Large Hadron Collider doesn’t cause the end of the world – yet
The Earth didn’t move, or even twitch. And it certainly didn’t end – as you can tell by the fact you are reading this. By Neil Tweedie at CERN
The Large Hadron Collider , the greatest atom smasher ever created, the world’s biggest machine, was switched on today at CERN, the European nuclear research centre outside Geneva. And the result: rather less than earth shattering.
“Five, four, three, two, one, zero – nothing,” joked Lyn Evans, leader of the LHC project, before a fuzzy dot appeared on a monitor.
It was 9.30am local time when a stream of protons was introduced into a short stretch of the circular 17-mile underground racetrack, buried in the Jura Mountains on the Franco-Swiss border.
The fuzzy dot registered their arrival, and then – well, not a lot. But to the scientists who have devoted their working lives to the project it was a moment of consummation.

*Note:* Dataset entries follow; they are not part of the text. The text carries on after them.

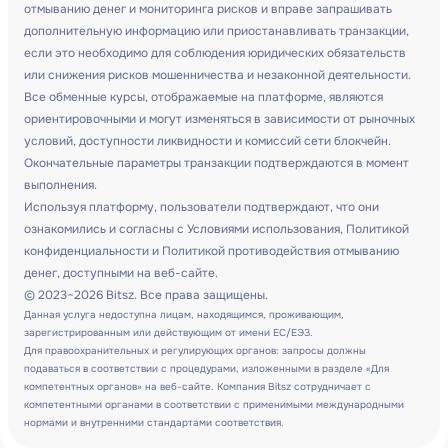
отмыванию денег и мониторинга рисков и вправе запрашивать
дополнительную информацию или приостанавливать транзакции,
если это необходимо для соблюдения юридических обязательств
или снижения рисков мошенничества и незаконной деятельности.
Все обменные курсы, отображаемые на платформе, являются
ориентировочными и могут изменяться в зависимости от рыночных
условий, доступности ликвидности и комиссий сети блокчейн.
Окончательные параметры транзакции подтверждаются в момент
выполнения.
Используя платформу, пользователи подтверждают, что они
ознакомились и согласны с Условиями использования, Политикой
конфиденциальности и Политикой противодействия отмыванию
денег, доступными на веб-сайте.
© 2023–2026 Bitsz. Все права защищены.
Данная услуга недоступна лицам, находящимся, проживающим,
зарегистрированным или действующим от имени ЕС/ЕЭЗ.
Для правоохранительных и регулирующих органов: запросы должны
подаваться в соответствии с процедурами, изложенными в разделе «Для
компетентных органов» на веб-сайте. Компания Bitsz сотрудничает с
компетентными органами в соответствии с применимыми международными
нормами и внутренними стандартами соответствия.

Protons streams were then introduced into more and more of the machine until less than an hour later – far earlier than predicted – a stream whizzed around the entire circumference of the particle accelerator at a shade under the speed of light. The LHC had passed its first crucial landmark.
A host of Jeremiahs have been predicting that the collider, costing £5bn and a quarter of a century in the making, will destroy the world by spawning mini black holes which will sink to the Earth’s core before gobbling it up
The scientists at CERN have dismissed the claim as ill-informed nonsense, and it certainly wasn’t going to happen on today’s inaugural test run, which did not include the sub-atomic collisions needed to produce an Earth-munching singularity.
Dr Evans, the coal miner’s son from Aberdare, south Wales, who grew to lead the LHC project, the biggest thing in so-called Big Science, was so moved by the first completed circuit that he could muster only a few words.